Juli 18, 2024

Jagd auf syrische Geflüchtete in der Türkei

In Kayseri, einer Stadt in der Türkei, kam es am Sonntagabend zu brutalen Angriffen gegen syrische Geflüchtete. Türkische Faschisten liefen durch die Straßen und riefen Parolen, wie „Wir wollen keine Syrer mehr, wir wollen keine Flüchtlinge mehr“. Es kam zu zahlreichen Angriffen auf Geschäfte und Wohnungen von Geflüchteten. Am Montag gingen anschließend auch viele Faschisten in Bursa und Antep auf die Straßen. Die Bilder hierüber verdeutlichten ihre Wut und ihren Hass gegen die Hilfsbedürftigen.

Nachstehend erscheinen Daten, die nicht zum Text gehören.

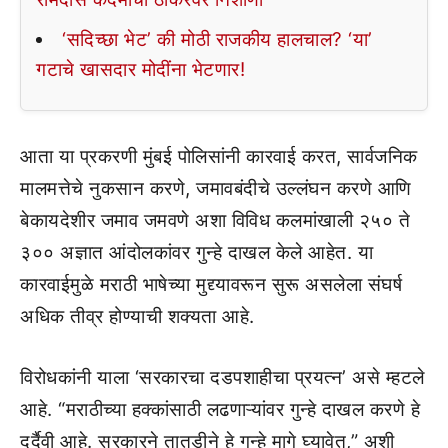
‘सदिच्छा भेट’ की मोठी राजकीय हालचाल? ‘या’
गटाचे खासदार मोदींना भेटणार!
आता या प्रकरणी मुंबई पोलिसांनी कारवाई करत, सार्वजनिक
मालमत्तेचे नुकसान करणे, जमावबंदीचे उल्लंघन करणे आणि
बेकायदेशीर जमाव जमवणे अशा विविध कलमांखाली २५० ते
३०० अज्ञात आंदोलकांवर गुन्हे दाखल केले आहेत. या
कारवाईमुळे मराठी भाषेच्या मुद्द्यावरून सुरू असलेला संघर्ष
अधिक तीव्र होण्याची शक्यता आहे.
विरोधकांनी याला ‘सरकारचा दडपशाहीचा प्रयत्न’ असे म्हटले
आहे. “मराठीच्या हक्कांसाठी लढणाऱ्यांवर गुन्हे दाखल करणे हे
दुर्दैवी आहे. सरकारने तातडीने हे गुन्हे मागे घ्यावेत,” अशी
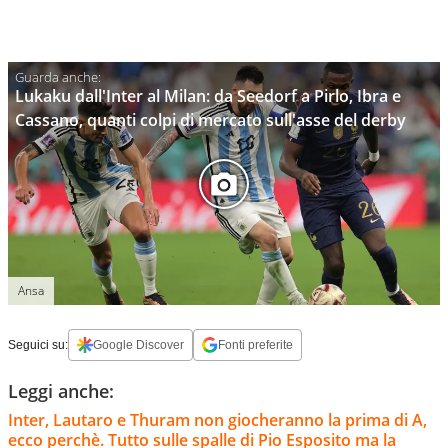
Lukaku dall'Inter al Milan: da Seedorf a Pirlo, Ibra e
Cassano, quanti colpi di mercato sull'asse del derby
Ansa
Seguici su:
Google Discover
Fonti preferite
Leggi anche:
Inter, Lautaro e Thuram non giocheranno la prima di A,
ecco perchè. Tutto sulle spalle di Pio Esposito ma la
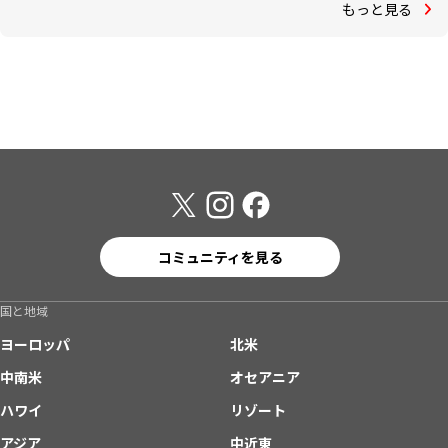
もっと見る
コミュニティを見る
国と地域
ヨーロッパ
北米
中南米
オセアニア
ハワイ
リゾート
アジア
中近東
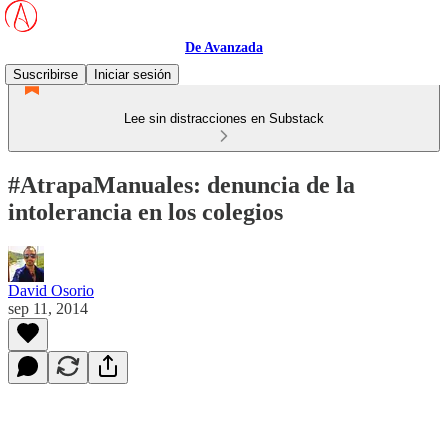
De Avanzada
Suscribirse
Iniciar sesión
Lee sin distracciones en Substack
#AtrapaManuales: denuncia de la
intolerancia en los colegios
David Osorio
sep 11, 2014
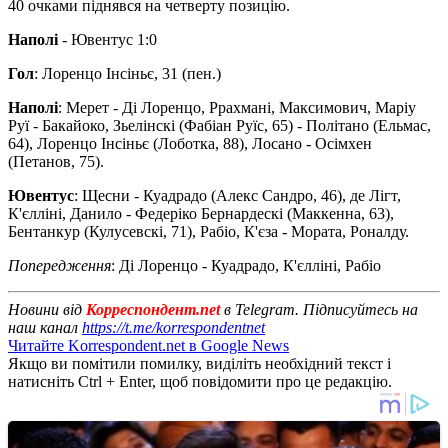
40 очками піднявся на четверту позицію.
Наполі
- Ювентус 1:0
Гол
: Лоренцо Інсіньє, 31 (пен.)
Наполі
: Мерет - Ді Лоренцо, Ррахмані, Максимович, Маріу
Руї - Бакайоко, Зьелінскі (Фабіан Руїс, 65) - Політано (Ельмас,
64), Лоренцо Інсіньє (Лоботка, 88), Лосано - Осімхен
(Петанов, 75).
Ювентус
: Щесни - Куадрадо (Алекс Сандро, 46), де Лігт,
К'єлліні, Данило - Федеріко Бернардескі (Маккенна, 63),
Бентанкур (Кулусевскі, 71), Рабіо, К'єза - Мората, Роналду.
Попередження
: Ді Лоренцо - Куадрадо, К'єлліні, Рабіо
Новини від
Корреспондент.net
в Telegram. Підписуйтесь на
наш канал
https://t.me/korrespondentnet
Читайте Korrespondent.net в Google News
Якщо ви помітили помилку, виділіть необхідний текст і
натисніть Ctrl + Enter, щоб повідомити про це редакцію.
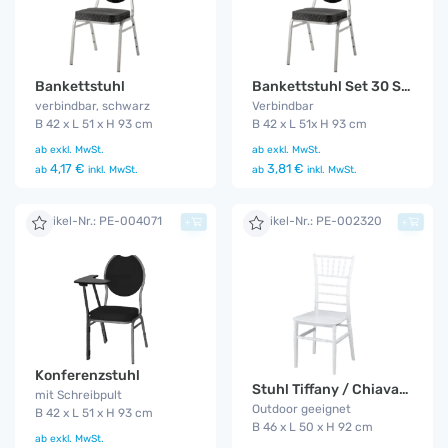
Bankettstuhl
Bankettstuhl Set 30 Stück
verbindbar, schwarz
Verbindbar
B 42 x L 51 x H 93 cm
B 42 x L 51x H 93 cm
ab
exkl. MwSt.
ab
exkl. MwSt.
4,17 €
3,81 €
ab
inkl. MwSt.
ab
inkl. MwSt.
Artikel-Nr.: PE-004071
Artikel-Nr.: PE-002320
+
+
Konferenzstuhl
Stuhl Tiffany / Chiavaristyle
mit Schreibpult
Outdoor geeignet
B 42 x L 51 x H 93 cm
B 46 x L 50 x H 92 cm
ab
exkl. MwSt.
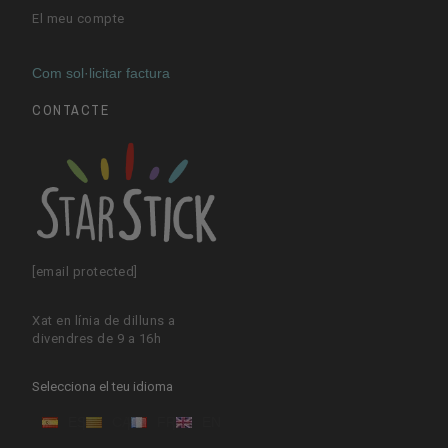
El meu compte
Com sol·licitar factura
CONTACTE
[email protected]
Xat en línia de dilluns a
divendres de 9 a 16h
Selecciona el teu idioma
ES
CA
FR
EN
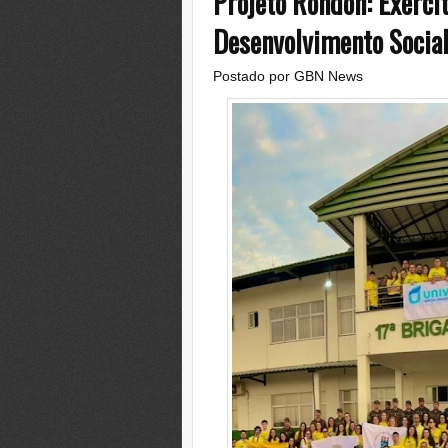
Projeto Rondon: Exérci
Desenvolvimento Socia
Postado por
GBN News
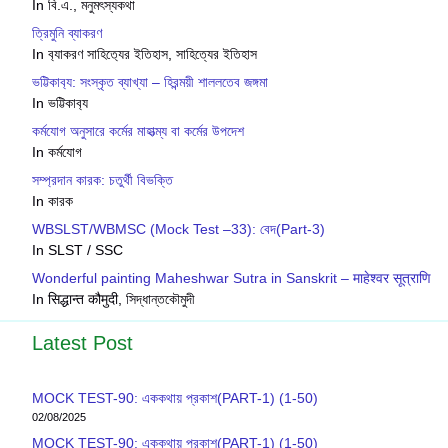
In বি.এ., মনুমৎস্যকথা
ত্রিমুনি ব্যাকরণ
In ব‍্যাকরণ সাহিত‍্যের ইতিহাস, সাহিত্যের ইতিহাস
ভট্টিকাব‍্য: সংস্কৃত ব্যাখ্যা – হিরন্ময়ী শাললতেব জঙ্গমা
In ভট্টিকাব‍্য
কর্মযােগ অনুসারে কর্মের মাহাত্ম্য বা কর্মের উপদেশ
In কর্মযোগ
সম্প্রদান কারক: চতুর্থী বিভক্তি
In কারক
WBSLST/WBMSC (Mock Test –33): বেদ(Part-3)
In SLST / SSC
Wonderful painting Maheshwar Sutra in Sanskrit – माहेश्वर सूत्राणि
In सिद्धान्त कौमुदी, সিদ্ধান্তকৌমুদী
Latest Post
MOCK TEST-90: এককথায় প্রকাশ(PART-1) (1-50)
02/08/2025
MOCK TEST-90: এককথায় প্রকাশ(PART-1) (1-50)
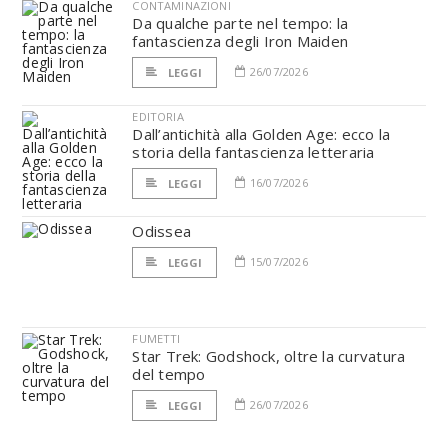
CONTAMINAZIONI
Da qualche parte nel tempo: la
fantascienza degli Iron Maiden
26/07/2026
LEGGI
EDITORIA
Dall’antichità alla Golden Age: ecco la
storia della fantascienza letteraria
16/07/2026
LEGGI
Odissea
15/07/2026
LEGGI
FUMETTI
Star Trek: Godshock, oltre la curvatura
del tempo
26/07/2026
LEGGI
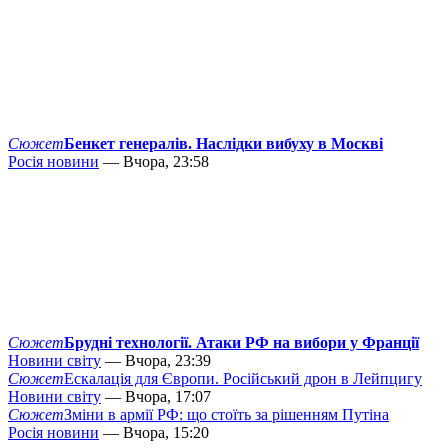
Сюжет
Бенкет генералів. Наслідки вибуху в Москві
Росія новини
— Вчора, 23:58
Сюжет
Брудні технології. Атаки РФ на вибори у Франції
Новини світу
— Вчора, 23:39
Сюжет
Ескалація для Європи. Російський дрон в Лейпцигу
Новини світу
— Вчора, 17:07
Сюжет
Зміни в армії РФ: що стоїть за рішенням Путіна
Росія новини
— Вчора, 15:20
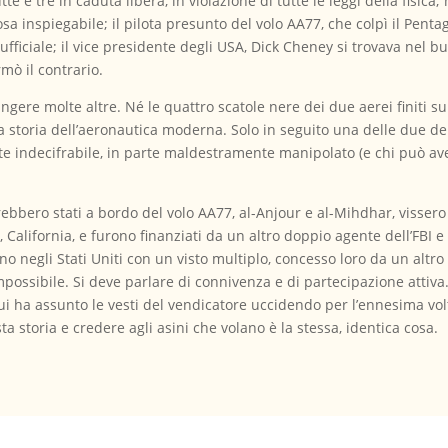
te e tre in caduta libera, in violazione di tutte le leggi della fisic
 cosa inspiegabile; il pilota presunto del volo AA77, che colpì il Pen
 ufficiale; il vice presidente degli USA, Dick Cheney si trovava ne
mò il contrario.
re molte altre. Né le quattro scatole nere dei due aerei finiti sul
la storia dell’aeronautica moderna. Solo in seguito una delle due d
te indecifrabile, in parte maldestramente manipolato (e chi può ave
rebbero stati a bordo del volo AA77, al-Anjour e al-Mihdhar, vissero 
, California, e furono finanziati da un altro doppio agente dell’FBI e
o negli Stati Uniti con un visto multiplo, concesso loro da un altro
impossibile. Si deve parlare di connivenza e di partecipazione att
Lui ha assunto le vesti del vendicatore uccidendo per l’ennesima vo
 storia e credere agli asini che volano è la stessa, identica cosa.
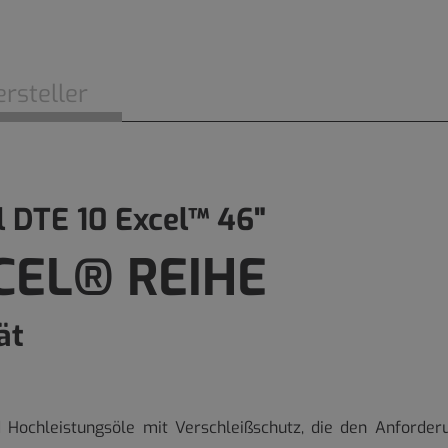
rsteller
 DTE 10 Excel™ 46"
CEL® REIHE
ät
 Hochleistungsöle mit Verschleißschutz, die den Anforde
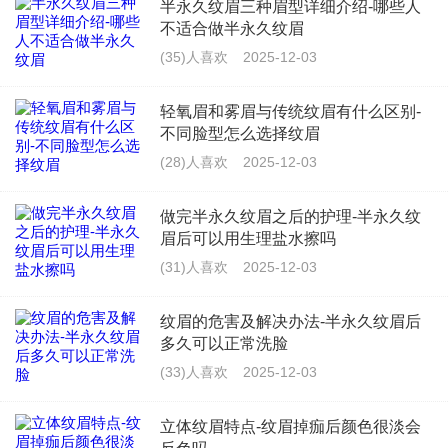
半永久纹眉三种眉型详细介绍-哪些人
不适合做半永久纹眉
(35)人喜欢
2025-12-03
轻氧眉和雾眉与传统纹眉有什么区别-
不同脸型怎么选择纹眉
(28)人喜欢
2025-12-03
做完半永久纹眉之后的护理-半永久纹
眉后可以用生理盐水擦吗
(31)人喜欢
2025-12-03
纹眉的危害及解决办法-半永久纹眉后
多久可以正常洗脸
(33)人喜欢
2025-12-03
立体纹眉特点-纹眉掉痂后颜色很淡会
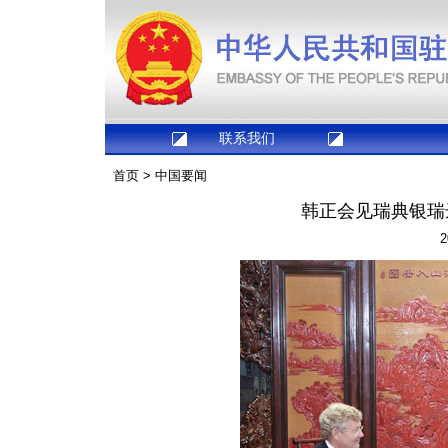
联系我们
首页
>
中国要闻
韩正会见瑞典银瑞
2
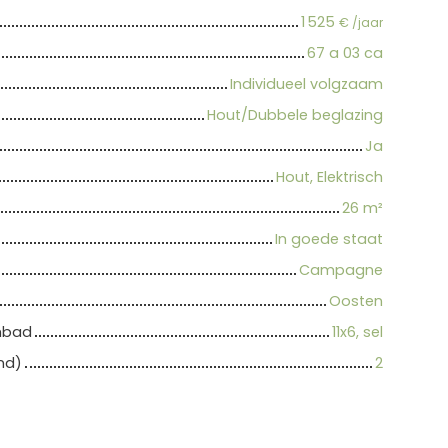
1 525
€ /jaar
67 a 03 ca
Individueel volgzaam
Hout/Dubbele beglazing
Ja
Hout, Elektrisch
26
m²
In goede staat
Campagne
Oosten
embad
11x6, sel
nd)
2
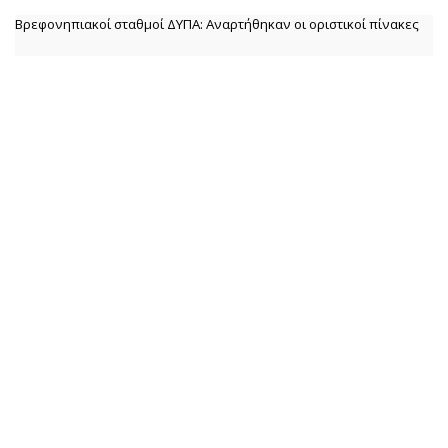
Βρεφονηπιακοί σταθμοί ΔΥΠΑ: Αναρτήθηκαν οι οριστικοί πίνακες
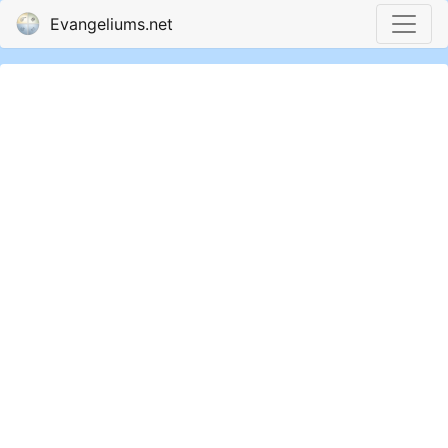
Evangeliums.net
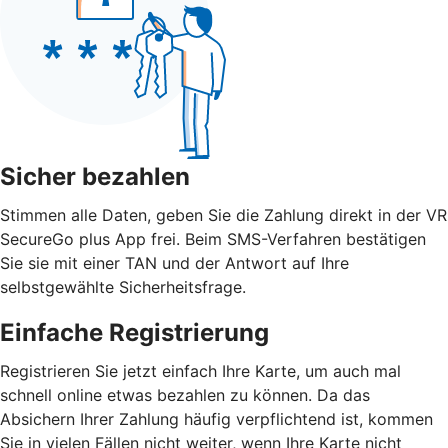
Sicher bezahlen
Stimmen alle Daten, geben Sie die Zahlung direkt in der VR
SecureGo plus App frei. Beim SMS-Verfahren bestätigen
Sie sie mit einer TAN und der Antwort auf Ihre
selbstgewählte Sicherheitsfrage.
Einfache Registrierung
Registrieren Sie jetzt einfach Ihre Karte, um auch mal
schnell online etwas bezahlen zu können. Da das
Absichern Ihrer Zahlung häufig verpflichtend ist, kommen
Sie in vielen Fällen nicht weiter, wenn Ihre Karte nicht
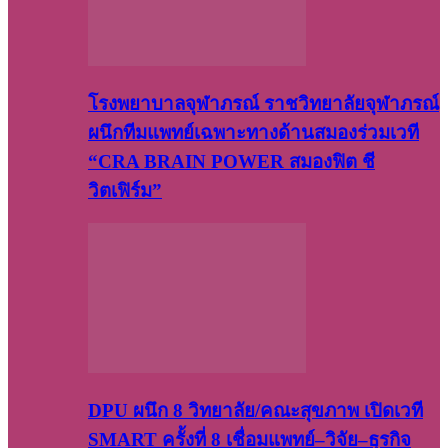
โรงพยาบาลจุฬาภรณ์ ราชวิทยาลัยจุฬาภรณ์
ผนึกทีมแพทย์เฉพาะทางด้านสมองร่วมเวที
“CRA BRAIN POWER สมองฟิต ชี
วิตเฟิร์ม”
DPU ผนึก 8 วิทยาลัย/คณะสุขภาพ เปิดเวที
SMART ครั้งที่ 8 เชื่อมแพทย์–วิจัย–ธุรกิจ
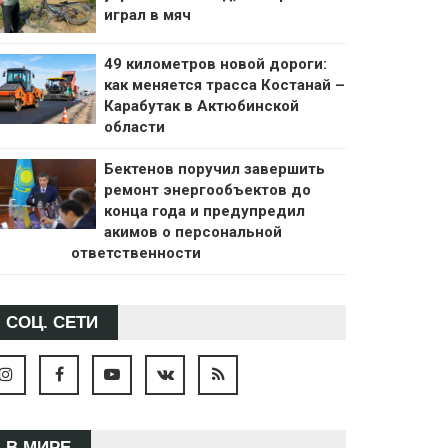
играл в мяч
49 километров новой дороги:
как меняется трасса Костанай –
Карабутак в Актюбинской
области
Бектенов поручил завершить
ремонт энергообъектов до
конца года и предупредил
акимов о персональной
ответственности
СОЦ. СЕТИ
В МИРЕ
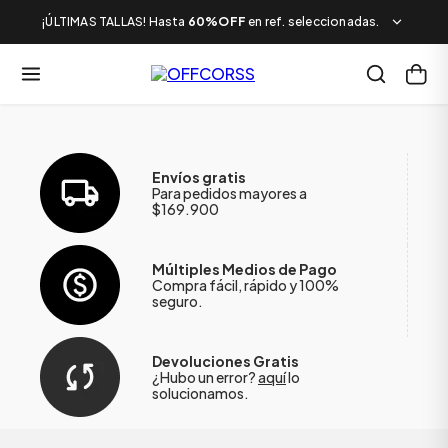
¡ÚLTIMAS TALLAS! Hasta
60%OFF
en ref. seleccionadas.
Envíos gratis
Para pedidos mayores a
$169.900
Múltiples Medios de Pago
Compra fácil, rápido y 100%
seguro.
Devoluciones Gratis
¿Hubo un error?
aquí
lo
solucionamos.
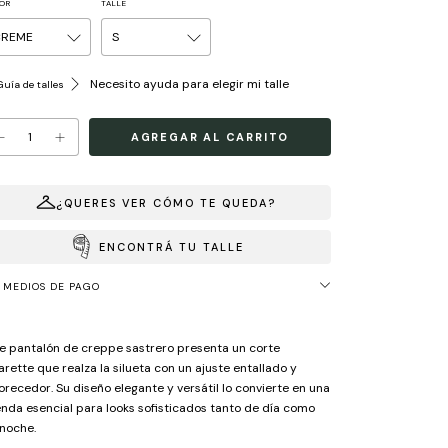
OR
TALLE
Necesito ayuda para elegir mi talle
uía de talles
¿QUERES VER CÓMO TE QUEDA?
ENCONTRÁ TU TALLE
MEDIOS DE PAGO
e pantalón de creppe sastrero presenta un corte
arette que realza la silueta con un ajuste entallado y
orecedor. Su diseño elegante y versátil lo convierte en una
nda esencial para looks sofisticados tanto de día como
noche.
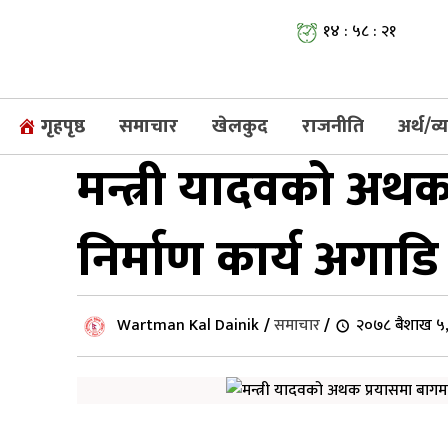
१४ : ५८ : २२
गृहपृष्ठ
समाचार
खेलकुद
राजनीति
अर्थ/व
मन्त्री यादवको अ
निर्माण कार्य अगाड
Wartman Kal Dainik
/
समाचार
/
२०७८ बैशाख ५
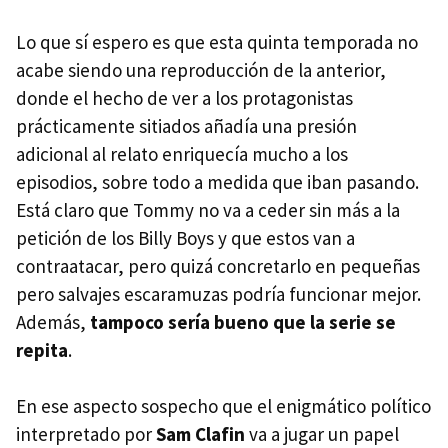
Lo que sí espero es que esta quinta temporada no
acabe siendo una reproducción de la anterior,
donde el hecho de ver a los protagonistas
prácticamente sitiados añadía una presión
adicional al relato enriquecía mucho a los
episodios, sobre todo a medida que iban pasando.
Está claro que Tommy no va a ceder sin más a la
petición de los Billy Boys y que estos van a
contraatacar, pero quizá concretarlo en pequeñas
pero salvajes escaramuzas podría funcionar mejor.
Además,
tampoco sería bueno que la serie se
repita
.
En ese aspecto sospecho que el enigmático político
interpretado por
Sam Clafin
va a jugar un papel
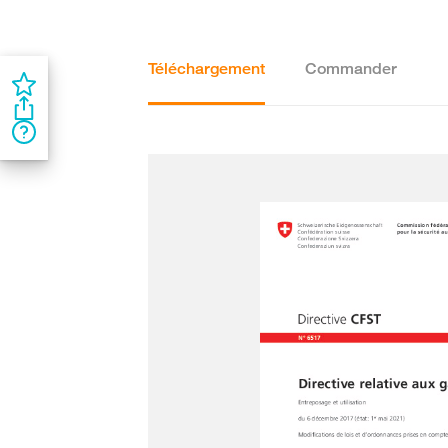
Téléchargement
Commander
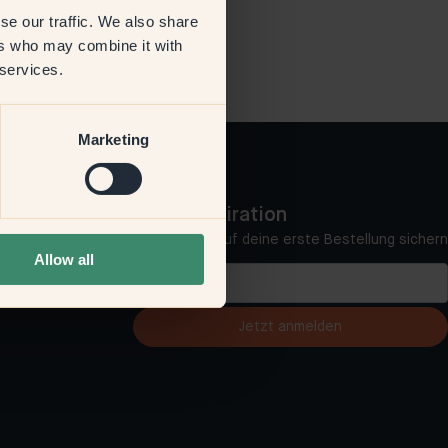
se our traffic. We also share
ers who may combine it with
 services.
Marketing
Mehr Inspiration
10 % Rabatt auf deine erste Bestellung sichern
Allow all
Jetzt anmelden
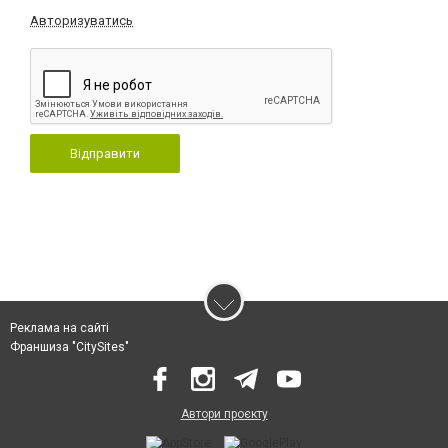
Авторизуватись
Відправити
Реклама на сайті
Франшиза "CitySites"
Автори проєкту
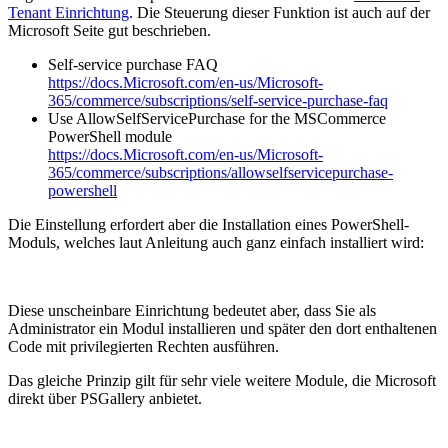
Tenant Einrichtung
. Die Steuerung dieser Funktion ist auch auf der
Microsoft Seite gut beschrieben.
Self-service purchase FAQ
https://docs.Microsoft.com/en-us/Microsoft-
365/commerce/subscriptions/self-service-purchase-faq
Use AllowSelfServicePurchase for the MSCommerce
PowerShell module
https://docs.Microsoft.com/en-us/Microsoft-
365/commerce/subscriptions/allowselfservicepurchase-
powershell
Die Einstellung erfordert aber die Installation eines PowerShell-
Moduls, welches laut Anleitung auch ganz einfach installiert wird:
Diese unscheinbare Einrichtung bedeutet aber, dass Sie als
Administrator ein Modul installieren und später den dort enthaltenen
Code mit privilegierten Rechten ausführen.
Das gleiche Prinzip gilt für sehr viele weitere Module, die Microsoft
direkt über PSGallery anbietet.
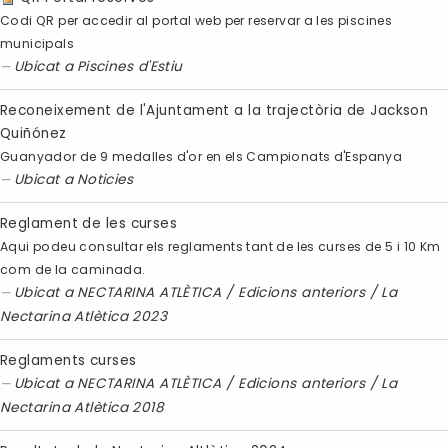
Codi QR per accedir al portal web per reservar a les piscines
municipals
Ubicat a
Piscines d'Estiu
Reconeixement de l'Ajuntament a la trajectòria de Jackson
Quiñónez
Guanyador de 9 medalles d'or en els Campionats d'Espanya
Ubicat a
Noticies
Reglament de les curses
Aqui podeu consultar els reglaments tant de les curses de 5 i 10 Km
com de la caminada.
Ubicat a
NECTARINA ATLÈTICA
/
Edicions anteriors
/
La
Nectarina Atlètica 2023
Reglaments curses
Ubicat a
NECTARINA ATLÈTICA
/
Edicions anteriors
/
La
Nectarina Atlètica 2018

Ein vorläufiger Bericht verschiedener Institutionen der Türkei (ÇHD, ÖHD und İHD) stellte folgendes fest:
„Die Angriffe auf syrische Flüchtlinge und Migranten in Kayseri sind ein organisierter, rassistischer Angriff. Es handelt sich um ein Verbrechen gegen die Menschlichkeit, da es sich um ein Verbrechen gegen eine bestimmte Gruppe handelt!“ Im Bericht werden diverse Missstände angeprangert:

„- In den Vierteln, in denen Syrer:innen leben, herrschen immer noch Angst und Unruhe.
– Es wurden keine ernsthaften Maßnahmen für die Sicherheit von Leben und Eigentum der Syrer:innen ergriffen.
– Es wurden keine psychosozialen Unterstützungsmaßnahmen für die Opfer des Angriffs beobachtet.
– Es wurde nicht festgestellt, dass eine effektive Untersuchung der Angriffe auf die Sicherheit von Leben und Eigentum durchgeführt wurde.
– Da die von uns angeforderten Termine beim Gouverneur, der Staatsanwaltschaft und der Polizei nicht positiv beantwortet wurden, konnten wir keine Informationen über die Ermittlungen, Festnahmen und ergriffenen Maßnahmen erhalten.
– Die humanitären Bedürfnisse der Syrer:innen, die ihre Häuser nicht verlassen können, müssen dringend befriedigt werden.
– Die besonderen Bedürfnisse von Kranken, älteren Menschen, Frauen und Kindern sowie die medikamentöse und medizinische Versorgung müssen schnellstmöglich sichergestellt werden.“

Es wurde angekündigt, dass der ausführliche Bericht in den kommenden Tagen veröffentlicht werden soll. Die menschenfeindliche Hetze gegenüber Geflüchtete stellt ein globales Problem dar und erreicht in der Türkei aktuell einen Höhepunkt. Obwohl die Jagd auf die Menschen, die vor den Kriegen fliehen mussten, die von Ländern wie der Türkei oder Deutschland mitverursacht wurden, in diesen Tagen das Niveau eines Pogroms annehmen, greift der türkische Staat nicht durch, sondern toleriert diese Situation. Dies ist kein Wunder, denn die geflüchtetenfeindliche Haltung ist im gesamten faschistoiden Staatsapparat stark verankert. Es bleibt zu hoffen, dass die fortschrittlichen und linken Kräfte in der Gesellschaft organisiert gegen diese faschistische Stimmung auf die Straßen gehen und einen Gegenwind zur derzeitigen Entwicklung schaffen.